Base de données - Poliomyélite

Reconnaissance d’une cause étrangère par la Cour d’appel de Paris
(Arrêt du 16 novembre 2007, CA Paris, 1ère chambre section B n° 05/17960)
Isabelle Lucas-Baloup

Récemment publié mais faisant une application du droit antérieur à l’entrée en vigueur de la loi Kouchner, l’arrêt du 16 novembre 2007 de la Cour d’appel de Paris surprend en acceptant exceptionnellement l’existence d’une cause étrangère de l’infection contractée par une patiente à la suite d’une intervention chirurgicale.
Elle avait présenté une poliomyélite aigue à l’âge de six ans.

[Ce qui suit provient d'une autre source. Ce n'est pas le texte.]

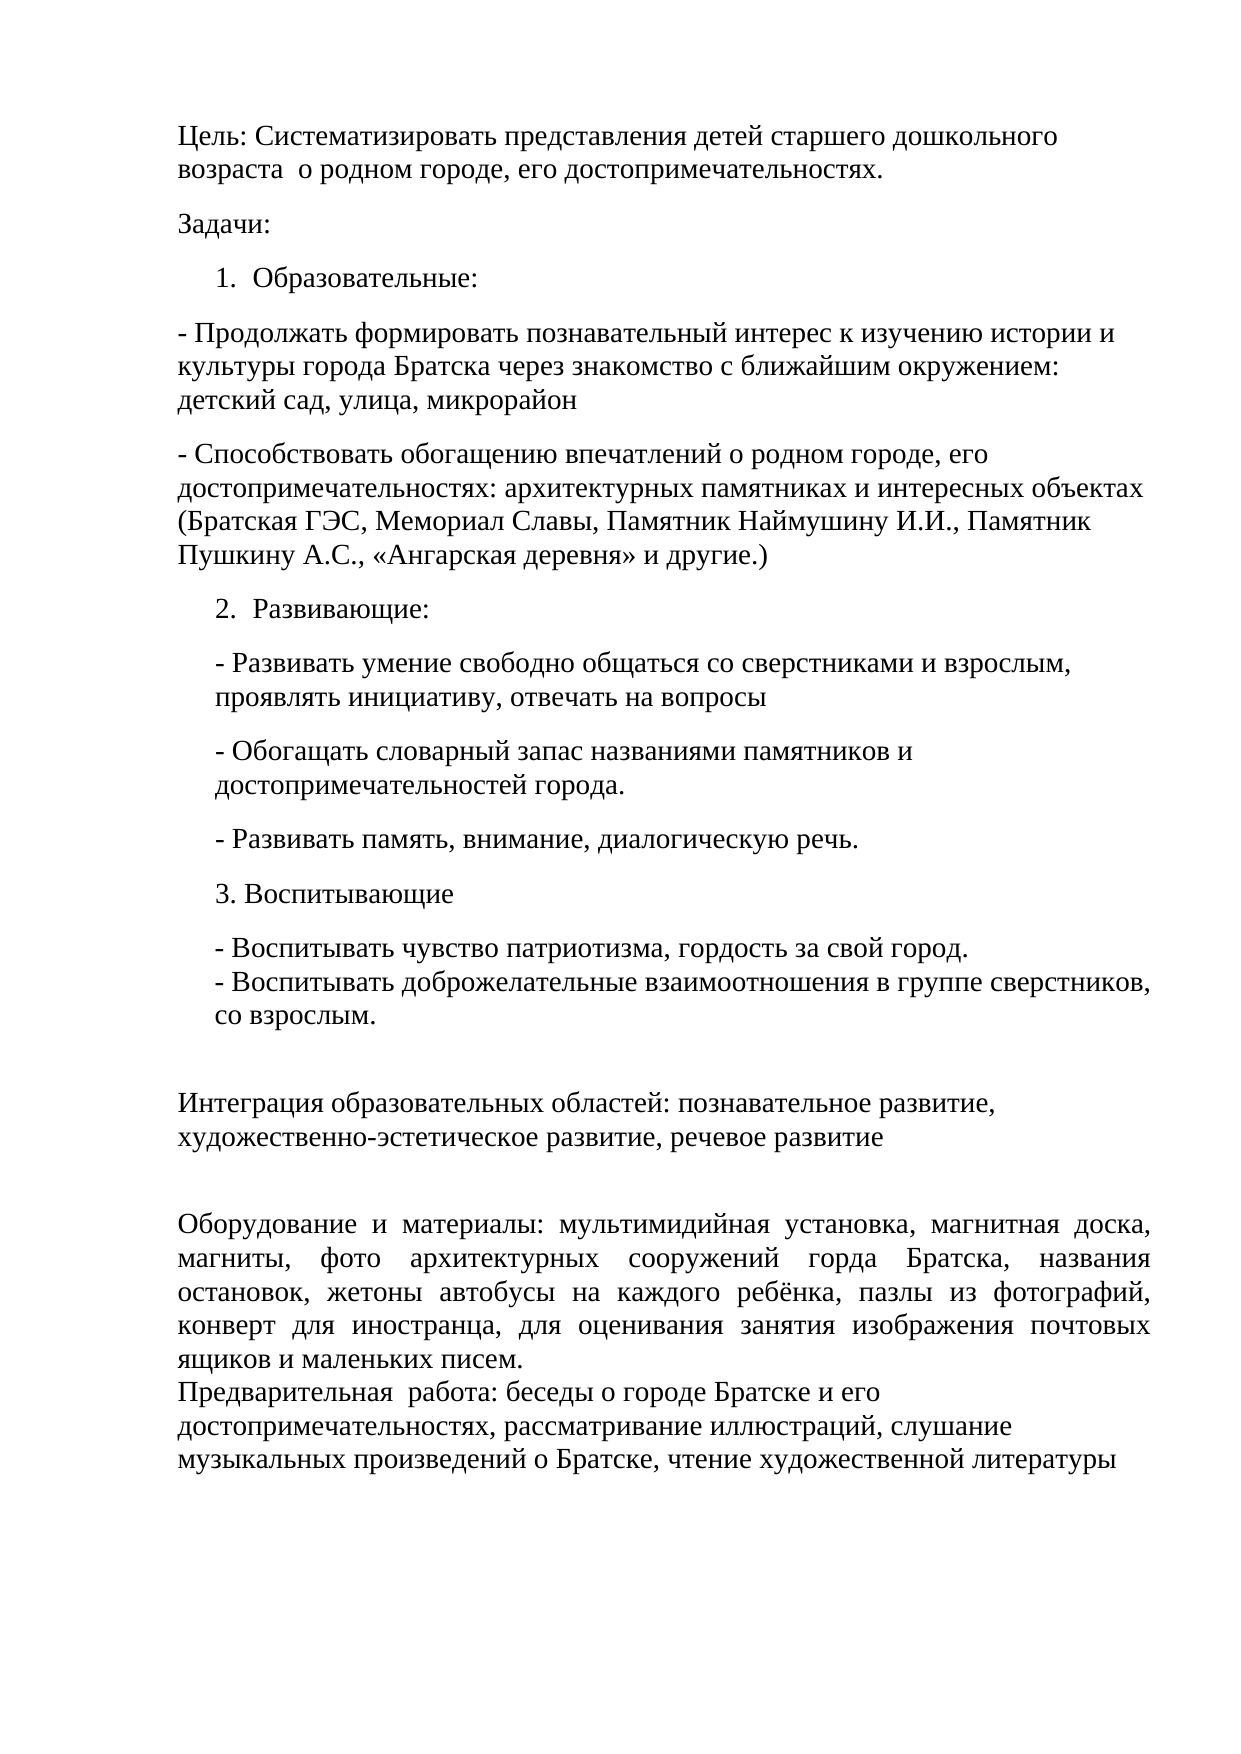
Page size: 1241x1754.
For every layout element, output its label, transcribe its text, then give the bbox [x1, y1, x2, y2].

text - Воспитывать доброжелательные взаимоотношения в группе сверстников, со взрослым. [214, 964, 1152, 1031]
list Развивающие: [215, 591, 1152, 625]
text Предварительная работа: беседы о городе Братске и его достопримечательностях, рассматривание иллюстраций, слушание музыкальных произведений о Братске, чтение художественной литературы [177, 1374, 1152, 1475]
text - Способствовать обогащению впечатлений о родном городе, его достопримечательностях: архитектурных памятниках и интересных объектах (Братская ГЭС, Мемориал Славы, Памятник Наймушину И.И., Памятник Пушкину А.С., «Ангарская деревня» и другие.) [177, 436, 1152, 570]
text Оборудование и материалы: мультимидийная установка, магнитная доска, магниты, фото архитектурных сооружений горда Братска, названия остановок, жетоны автобусы на каждого ребёнка, пазлы из фотографий, конверт для иностранца, для оценивания занятия изображения почтовых ящиков и маленьких писем. [177, 1207, 1152, 1374]
text - Обогащать словарный запас названиями памятников и достопримечательностей города. [215, 733, 1152, 801]
text Интеграция образовательных областей: познавательное развитие, художественно-эстетическое развитие, речевое развитие [177, 1085, 1152, 1152]
text - Развивать память, внимание, диалогическую речь. [215, 821, 1152, 855]
text - Воспитывать чувство патриотизма, гордость за свой город. [214, 930, 1152, 964]
text - Развивать умение свободно общаться со сверстниками и взрослым, проявлять инициативу, отвечать на вопросы [215, 646, 1152, 713]
text Задачи: [177, 206, 1152, 239]
text 3. Воспитывающие [215, 876, 1152, 909]
list Образовательные: [215, 260, 1152, 294]
text - Продолжать формировать познавательный интерес к изучению истории и культуры города Братска через знакомство с ближайшим окружением: детский сад, улица, микрорайон [177, 315, 1152, 415]
text Цель: Систематизировать представления детей старшего дошкольного возраста о родном городе, его достопримечательностях. [177, 118, 1152, 185]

Une détérioration progressive de son genou a rendu nécessaire une intervention orthopédique complexe, en 1992. Neuf jours plus tard apparaît une nécrose cutanée liée à une insuffisante vascularisation des tissus nécessitant au total 24 interventions chirurgicales ul-térieures pour obtenir une consolidation définitive.
L’expert a relevé que « l’infection était la conséquence directe, non d’une contamination directe per-opératoire telle qu’on en rencontre dans une infection nosocomiale en chirurgie, mais la réinfestation nécessaire, en quelque sorte obligatoire, d’une nécrose cutanée ouverte à la contamination extérieure, comme une brûlure est en quelque sorte, obligatoirement toujours surinfectée et qu’étant une conséquence directe de la nécrose, l’infection n’était pas de type nosocomiale ».
La Cour en a déduit qu’« il résulte de ces constatations que l’infection n’est pas liée aux soins et actes chirurgicaux réalisés mais à l’évolution obligatoire de la nécrose, survenue à l’issue de la pose de la prothèse en raison d’une insuffisante vascularisation des tissus, et ne peut donc être qualifiée de nosocomiale ; Considérant, au surplus, que même dans l’hypothèse discutée où le seul élément chronologique, constitué par l’apparition de l’infection après plusieurs inter-ventions, serait suffisant pour retenir l’origine nosocomiale de l’infection, la polyclinique établit que cette infection a été causée par la nécrose et est donc, en elle-même, extérieure à l’activité de soins de l’établissement et du Docteur P., caractérisant ainsi l’existence d’une cause étrangère exonératoire de responsabilité ».
La Cour d’appel de Paris semble, dans cette affaire, distinguer de façon très inha-bituelle l’infection liée à un acte de soins, laquelle pourrait être qualifiée de nosocomiale, et celle résultant nécessairement d’une complication de l’intervention, constituant une cause étrangère exonératoire.
Néanmoins, cette décision reste extraordinaire, la 1ère chambre section B de la Cour d’appel de Paris ayant, depuis, appliqué la jurisprudence de la Cour de cassation en jugeant notamment qu’une « infection peut être qualifiée de nosocomiale si elle survient au cours ou au décours de la prise en charge d’un patient et n’était ni présente ni en incubation au début de la prise en charge ; qu’il n’est pas contesté que l’infection est apparue à la suite de l’hospitalisation à la clinique C. et était absente lors de l’admission de M.L. » (cf. notamment CA Paris, 1ère chambre section B, 11 janvier 2008, 05/11913 et 22 février 2008).
Dans ces deux arrêts, la Cour d’appel de Paris réaffirme la notion d’infection nosocomiale et, ce faisant, la difficulté d’apporter la preuve d’une cause étrangère.